At the final step, output or loss is computed.

---

#### Step 4 – Loss Computation

Compute error between predictions and true labels:
$$
L = \sum_{t=1}^{T} \ell(y_t, \hat{y_t})
$$
Common losses: cross-entropy (classification), MSE (regression).

---

#### Step 5 – Backward Propagation Through Time (BPTT)

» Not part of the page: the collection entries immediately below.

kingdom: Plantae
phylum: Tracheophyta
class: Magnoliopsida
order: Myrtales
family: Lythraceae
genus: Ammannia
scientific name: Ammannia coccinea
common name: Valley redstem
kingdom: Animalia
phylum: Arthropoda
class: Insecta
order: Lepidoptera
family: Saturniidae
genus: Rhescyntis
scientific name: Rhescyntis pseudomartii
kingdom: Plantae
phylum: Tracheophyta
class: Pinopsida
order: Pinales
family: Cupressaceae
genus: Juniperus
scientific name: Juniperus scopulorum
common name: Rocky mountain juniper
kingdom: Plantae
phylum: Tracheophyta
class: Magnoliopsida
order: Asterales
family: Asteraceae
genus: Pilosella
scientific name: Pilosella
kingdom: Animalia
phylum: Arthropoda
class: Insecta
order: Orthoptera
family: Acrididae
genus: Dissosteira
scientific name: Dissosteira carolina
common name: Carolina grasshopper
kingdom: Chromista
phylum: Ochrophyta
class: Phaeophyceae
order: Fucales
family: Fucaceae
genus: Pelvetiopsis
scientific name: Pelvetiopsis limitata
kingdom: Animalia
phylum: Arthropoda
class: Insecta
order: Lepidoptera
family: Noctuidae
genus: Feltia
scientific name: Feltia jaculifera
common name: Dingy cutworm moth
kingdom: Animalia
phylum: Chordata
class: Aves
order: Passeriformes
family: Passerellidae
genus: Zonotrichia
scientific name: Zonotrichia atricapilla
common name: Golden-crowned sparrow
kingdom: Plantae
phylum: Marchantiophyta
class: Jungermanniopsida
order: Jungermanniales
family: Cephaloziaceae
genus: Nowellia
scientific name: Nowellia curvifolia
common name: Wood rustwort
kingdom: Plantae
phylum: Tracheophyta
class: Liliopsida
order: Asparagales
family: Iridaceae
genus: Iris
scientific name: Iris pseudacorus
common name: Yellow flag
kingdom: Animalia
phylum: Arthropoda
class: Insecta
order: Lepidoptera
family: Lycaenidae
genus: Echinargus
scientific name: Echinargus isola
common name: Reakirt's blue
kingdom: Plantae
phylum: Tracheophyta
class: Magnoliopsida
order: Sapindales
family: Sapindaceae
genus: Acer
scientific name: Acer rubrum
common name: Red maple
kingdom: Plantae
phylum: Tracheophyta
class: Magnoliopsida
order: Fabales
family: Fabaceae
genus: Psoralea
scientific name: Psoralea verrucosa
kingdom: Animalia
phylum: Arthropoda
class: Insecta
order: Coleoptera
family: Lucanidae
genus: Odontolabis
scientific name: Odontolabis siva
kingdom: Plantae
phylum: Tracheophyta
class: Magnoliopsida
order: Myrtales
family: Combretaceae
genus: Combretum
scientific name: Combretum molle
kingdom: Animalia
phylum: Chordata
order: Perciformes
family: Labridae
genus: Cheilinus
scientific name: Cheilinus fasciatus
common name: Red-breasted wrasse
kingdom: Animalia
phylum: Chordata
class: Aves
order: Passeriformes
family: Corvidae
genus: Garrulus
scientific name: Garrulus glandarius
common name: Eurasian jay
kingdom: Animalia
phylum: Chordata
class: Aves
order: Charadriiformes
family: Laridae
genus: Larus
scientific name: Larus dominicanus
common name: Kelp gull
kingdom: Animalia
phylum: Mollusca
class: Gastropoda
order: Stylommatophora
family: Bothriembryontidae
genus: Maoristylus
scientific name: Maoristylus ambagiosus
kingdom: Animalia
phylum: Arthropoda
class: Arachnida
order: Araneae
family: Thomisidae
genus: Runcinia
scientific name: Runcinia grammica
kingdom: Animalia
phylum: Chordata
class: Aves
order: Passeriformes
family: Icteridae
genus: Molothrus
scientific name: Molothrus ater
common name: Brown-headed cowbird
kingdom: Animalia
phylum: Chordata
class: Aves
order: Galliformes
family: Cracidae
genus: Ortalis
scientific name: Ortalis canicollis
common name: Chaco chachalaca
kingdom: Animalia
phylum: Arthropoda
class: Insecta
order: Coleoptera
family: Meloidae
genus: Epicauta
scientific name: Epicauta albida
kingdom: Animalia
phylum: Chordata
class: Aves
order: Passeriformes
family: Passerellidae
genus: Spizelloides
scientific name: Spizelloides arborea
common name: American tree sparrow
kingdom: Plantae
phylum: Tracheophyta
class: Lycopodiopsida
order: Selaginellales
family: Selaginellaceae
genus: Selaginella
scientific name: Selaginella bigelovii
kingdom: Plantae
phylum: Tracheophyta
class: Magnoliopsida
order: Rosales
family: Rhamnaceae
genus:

1. **Unroll** the RNN across all timesteps.
2. Apply the **chain rule** backward through each step:

   * Derivatives of loss w.r.t. weights $W_x, W_h, W_y$.
   * Accumulate gradients across timesteps.
3. **Handle gradient issues:**

   * Clip exploding gradients.
   * Use LSTM/GRU for vanishing gradients.

---

#### Step 6 – Parameter Update

Use an optimizer (SGD, Adam, RMSprop) to update weights:
$$
W \leftarrow W - \eta \frac{\partial L}{\partial W}
$$

---

#### Step 7 – Iteration

Repeat Steps 3 → 6 for many epochs until convergence (loss stabilizes or accuracy saturates).

---

#### Step 8 – Evaluation & Inference

1. Evaluate on validation/test data (accuracy, F1-score, perplexity).
2. For inference, feed one input sequence and obtain predictions step-wise.

---

**Conceptual Flow Summary**

| Phase         | Function                       | Details                             |
| ------------- | ------------------------------ | ----------------------------------- |
| Data Prep     | Convert sequence → numeric     | Tokenize, embed                     |
| Forward Pass  | Compute predictions            | Hidden = f(Input + Previous Hidden) |
| Loss          | Compare output to label        | Cross-entropy, MSE                  |
| Backward Pass | Compute gradients through time | BPTT                                |
| Update        | Adjust parameters              | SGD / Adam                          |
| Evaluate      | Measure model performance      | Accuracy, loss                      |
| Deploy        | Predict on new sequences       | Stepwise inference                  |

---

**Challenges and Mitigations**

| Problem                   | Cause                                    | Solution                       |
| ------------------------- | ---------------------------------------- | ------------------------------ |
| Vanishing gradient        | Small derivatives through many timesteps | LSTM / GRU / gradient clipping |
| Exploding gradient        | Large derivatives                        | Gradient clipping              |
| Long-term dependency      | Limited memory of simple RNN             | Use LSTM / GRU                 |
| Sequential training speed | Non-parallel nature                      | Truncated BPTT / transformers  |

---

**Compact Mathematical Recap**

$$
\begin{align*}
h_t &= f(W_x x_t + W_h h_{t-1} + b_h) \
y_t &= g(W_y h_t + b_y) \
L &= \sum_t \ell(y_t, \hat{y_t})
\end{align*}
$$

Gradients:
$$
\frac{\partial L}{\partial W_x},;
\frac{\partial L}{\partial W_h},;
\frac{\partial L}{\partial W_y}
\Rightarrow \text{updated via gradient descent.}
$$

---

**In short**

RNN workflow =
**Data prep → Sequence input → Forward pass → Compute loss → Backprop through time → Update weights → Evaluate.**

It is the same loop as a feedforward network, but **extended through time** using a **shared hidden state** that carries past context.